Yesterday, we joined Alex and his two Argentinian friends for a mission out to Laguna Huamantay (it looks like ‘humanity but it’s pronounced ‘wah-mun-thai’). We hired a car together, and set out on the three-and-a-half hour drive to the start of the walk. It was a stunning drive along a huge valley, set to Dan’s excellent soundtrack featuring heavily Ziggy Alberts and Calle 33.

After the long drive, we set off on a sustained uphill climb to the lake. When we arrived, the encircling mountains were largely shrouded by clouds, but after a brief but heavy (and also freezing and a bit miserable) downpour, the sky opened up to the most incredible view of blinding white snow over the bright blue-green of the lake, with its dusty honey-coloured shores.

🙏 @alexandrymizoni
🙏 @alexandrymizoni

We spent hours up there, and it was quite late by the time we started the long drive home – this time to Alex’s impressive playlist of Spanish and Portuguese songs as we attempted to sleep while the car jolted us across the sharp gravel.

We’ve extended our pre-trek stay by another day so we can enjoy a Sunday exploring the Incan ruins near the city and get ready for what will hopefully be a super challenging and rewarding trek to and from the Choquequirao archeological site.

VRPS

[Cusco]

From one chapter to the next

I asked Dan how he’d sum up Bolivia in five words. He answered:

  • Hats (the ones worn by cholitas)
  • Mountains
  • Altitude
  • Coca
  • Politics

It’s a concise summary, which I agree with whole-heartedly. I can’t believe how the thirty days since we started the Salar de Uyuni tour have flown. It’s been thirty days of breathing (and getting out of breath) at altitude, thirty days of cold, despite the fact that it’s summer. (Can you tell I’m getting excited for our sea-level beach time in Paracas? Imagine the joy of wearing shorts…)

Bolivia is poor in wealth, but rich in culture. Its indigenous peoples flourish in the practice of their traditions. It’s a joy to see women in their traditional wear, even in the cities. It’s incredible to see the ferocity and joy with which they celebrate their culture through Carnaval.

Bolivia is a place of sprawling markets, and saleswomen to whom you are expected to remain loyal. There’s something delightful about going to the avocado-only seller, who will give you a taste of how good her avocados are, and then will select for you the right avocados ripe for eating ‘hoy’ (today) or ‘mañana’ (tomorrow).

Bolivia is a country of hard work over long lives. As an Australian, there was something confronting about seeing elderly Bolivians who should have been enjoying retirement working the land, running shops, or begging.

It’s political situation is precarious and everyone is anxious about whether the May elections will make things worse. Numerous parts of the economy have already been hit by reduced tourism due to political unrest and high visa fees for Americans and Israelis. While there are tourists visible in all major cities, it feels like a country for Bolivians what accommodates visitors, not a country for the visitors.

And, of course, it is a country of exceptional natural beauty, which comes with a degree of hostility for living and transport.
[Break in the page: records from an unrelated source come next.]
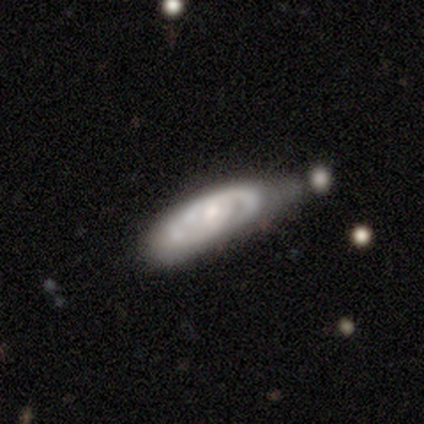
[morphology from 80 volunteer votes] smooth_or_featured: featured or disk (p=0.84) [alt: smooth p=0.12]
disk_edge_on: no (p=0.93) [alt: yes p=0.07]
bar: no (p=0.68) [alt: weak p=0.27]
has_spiral_arms: yes (p=0.82) [alt: no p=0.18]
spiral_winding: tight (p=0.61) [alt: medium p=0.27]
spiral_arm_count: 2 (p=0.47) [alt: can't tell p=0.35]
bulge_size: small (p=0.56) [alt: moderate p=0.34]
merging: minor disturbance (p=0.23) [alt: none p=0.21]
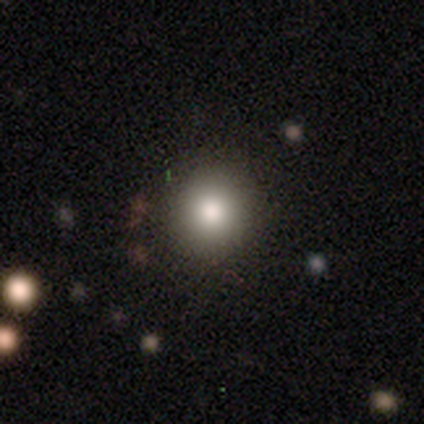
Smooth or featured?
  - smooth: 70% *
  - star or artifact: 18%
  - featured or disk: 12%
How rounded?
  - round: 96% *
  - in between: 4%
  - cigar-shaped: 0%
Merging?
  - none: 88% *
  - minor disturbance: 9%
  - major disturbance: 3%
  - merger: 0%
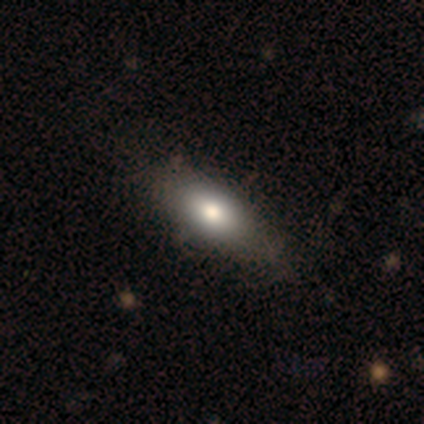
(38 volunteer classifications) This is clearly a smooth galaxy (82%). How rounded: clearly in between (84%). Merging: possibly none (54%).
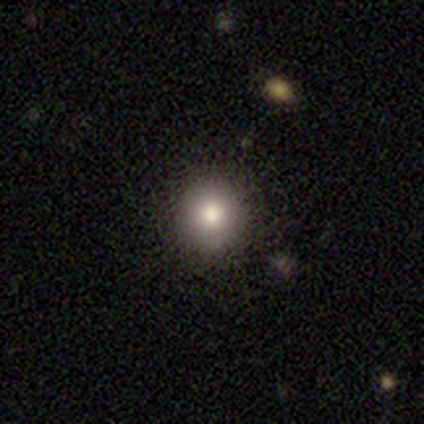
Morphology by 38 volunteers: A smooth galaxy with no disk features (74%) that is round (96%).

Vote fractions:
- Smooth or featured? smooth: 74% / star or artifact: 18% / featured or disk: 8%
- How rounded? round: 96% / in between: 4% / cigar-shaped: 0%
- Merging? none: 84% / minor disturbance: 13% / merger: 3% / major disturbance: 0%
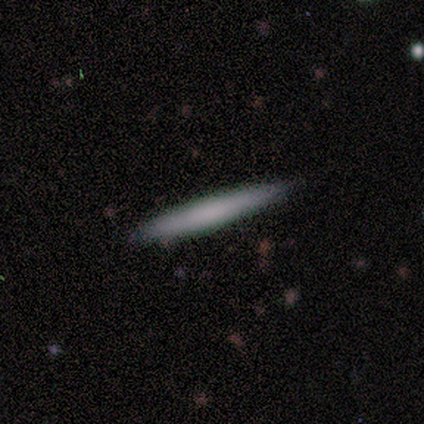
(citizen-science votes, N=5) Smooth or featured? smooth (100%)
How rounded? cigar-shaped (100%)
Merging? none (80%)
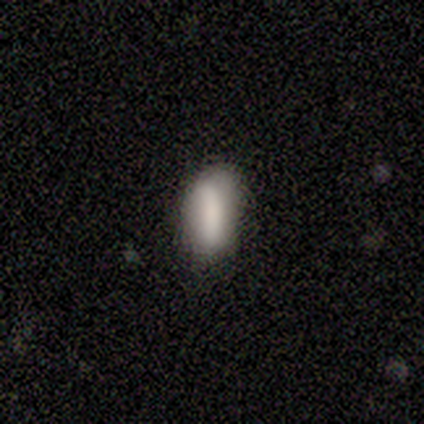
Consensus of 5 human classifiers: smooth_or_featured: smooth (p=1.00)
how_rounded: in between (p=1.00)
merging: none (p=0.60) [alt: minor disturbance p=0.40]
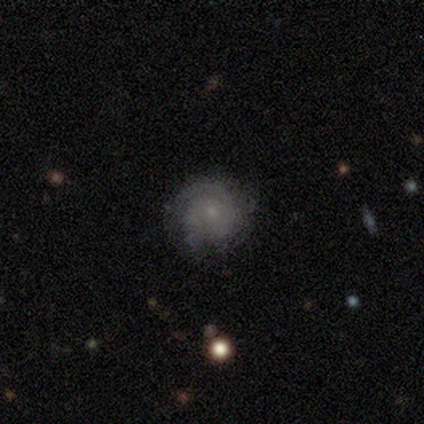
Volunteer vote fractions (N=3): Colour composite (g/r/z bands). It shows a smooth galaxy with no disk features (67%) that is round (50%, tied with in between). Merging: none (33%, tied with minor disturbance and major disturbance).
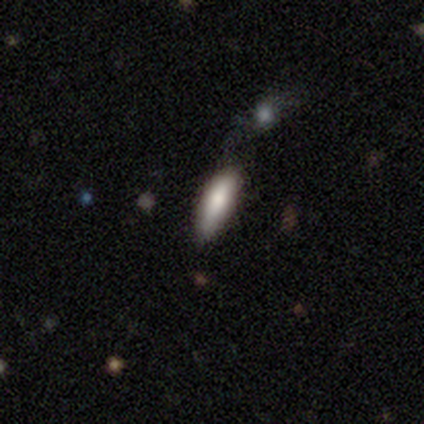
smooth_or_featured: smooth (p=0.80) [alt: featured or disk p=0.20]
how_rounded: in between (p=1.00)
merging: none (p=0.40) [tied with: minor disturbance p=0.40]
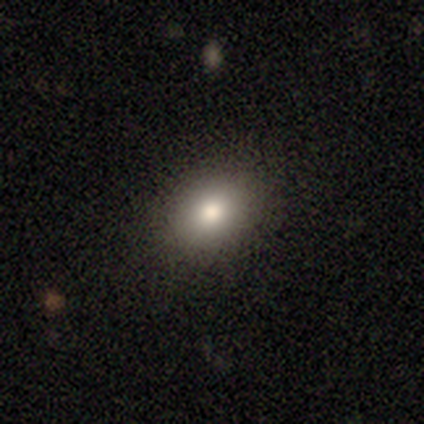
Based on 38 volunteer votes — This is likely a smooth galaxy (74%). How rounded: likely in between (61%). Merging: clearly none (82%).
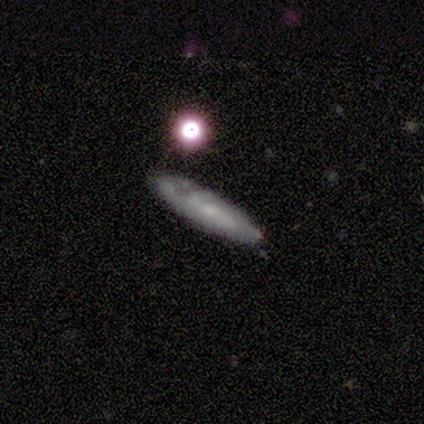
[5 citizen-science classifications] This appears to be a smooth galaxy with no disk features (100%) that is cigar-shaped (80%). Merging: none (80%).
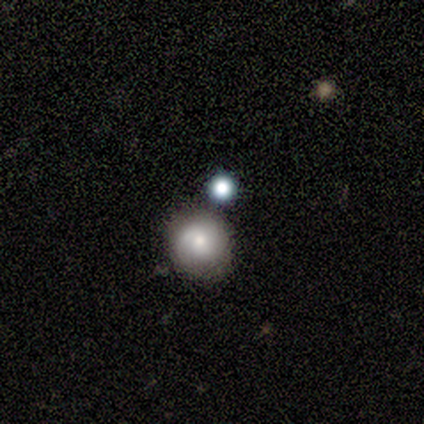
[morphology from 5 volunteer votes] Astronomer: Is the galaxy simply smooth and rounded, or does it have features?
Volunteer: smooth — 80%.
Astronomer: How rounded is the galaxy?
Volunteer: round — 75%.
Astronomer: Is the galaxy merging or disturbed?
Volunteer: none — 60%.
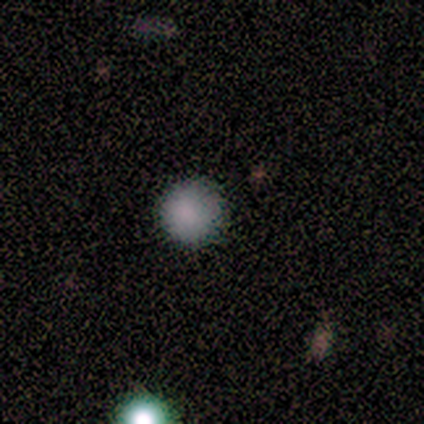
Smooth or featured? smooth (100%)
How rounded? round (100%)
Merging? none (100%)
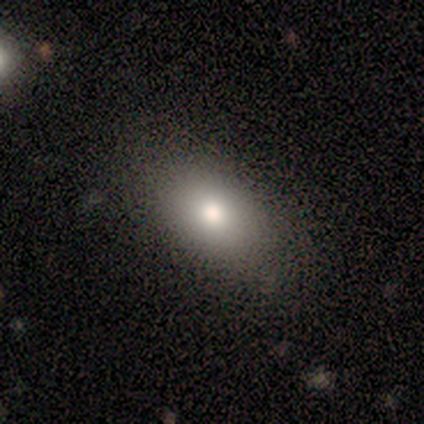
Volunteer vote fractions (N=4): Smooth or featured? 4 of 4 (100%) said smooth. How rounded? 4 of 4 (100%) said in between. Merging? 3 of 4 (75%) said none.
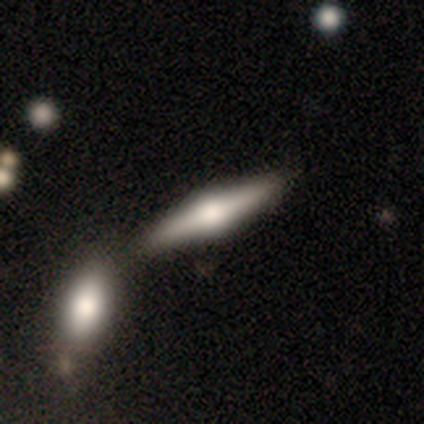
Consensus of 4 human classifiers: Overall: featured or disk (100%). Edge-on disk: yes (75%). Edge-on bulge: rounded (100%). Merging: none (50%, tied with minor disturbance).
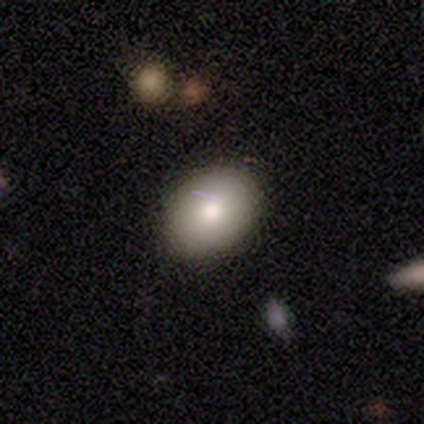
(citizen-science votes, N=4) This is possibly a smooth galaxy (50%, tied with featured or disk). How rounded: clearly in between (100%). Merging: possibly none (50%).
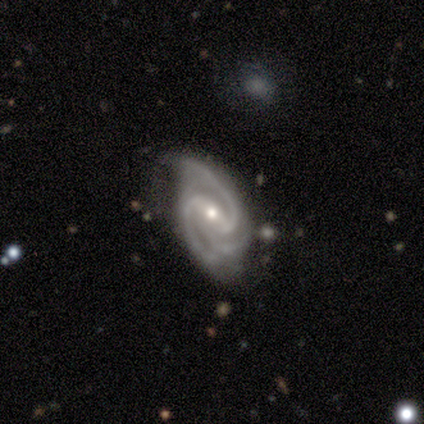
smooth_or_featured: featured or disk (p=1.00)
disk_edge_on: no (p=1.00)
bar: no (p=1.00)
has_spiral_arms: yes (p=1.00)
spiral_winding: medium (p=1.00)
spiral_arm_count: 3 (p=1.00)
bulge_size: small (p=1.00)
merging: minor disturbance (p=1.00)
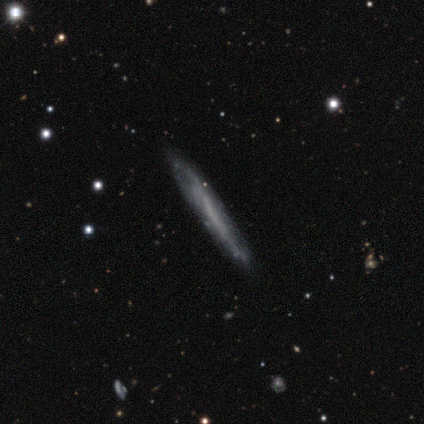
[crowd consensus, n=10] Q: Smooth or featured?
A: featured or disk (70%); runner-up: smooth (30%)
Q: Edge-on disk?
A: yes (71%); runner-up: no (29%)
Q: Edge-on bulge?
A: none (100%)
Q: Merging?
A: none (70%); runner-up: minor disturbance (30%)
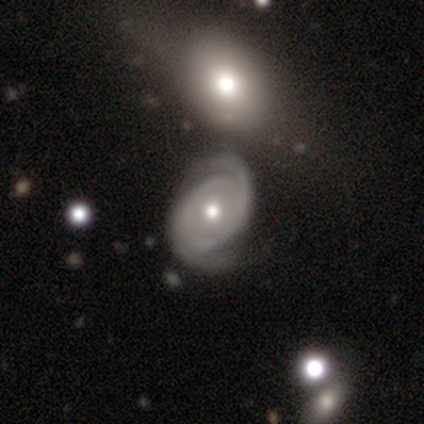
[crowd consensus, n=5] featured or disk 100%, smooth 0%, star or artifact 0%. Down the decision tree: edge-on disk — no (100%); bar — no (60%); spiral arms — yes (100%); spiral arm count — 2 (80%); spiral winding — tight (80%); bulge size — moderate (60%); merging — none (60%).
It is amazing the life that thrives at altitude in the Altiplano – including the llamas and the flamingos. It is also amazing that they’ve managed to build roads winding around steep, relentlessly wavy valleys and mountains.

And for me, one of the highlights was undoubtedly my Spanish lessons with Nelson. They’ve put me on a path that I’ve managed to continue following in the weeks since finishing formal classes, and will hopefully continue following for the rest of my life.

We’re now in Peru.

We spent yesterday morning tracing the edge of the enormous Lake Titicaca to Puno, and we’re now en route to Cuzco. (Every time I think or say the name of the city, it’s to the tune of the theme song to the Emperor’s New Groove. If it’s stuck in your head too, now, you’re welcome.) The time around Lake Titicaca has actually been really lovely, albeit brief. The towns around it seem to have this beautiful peace that comes from being near such an elegant body of water. They also serve lots of delicious trout.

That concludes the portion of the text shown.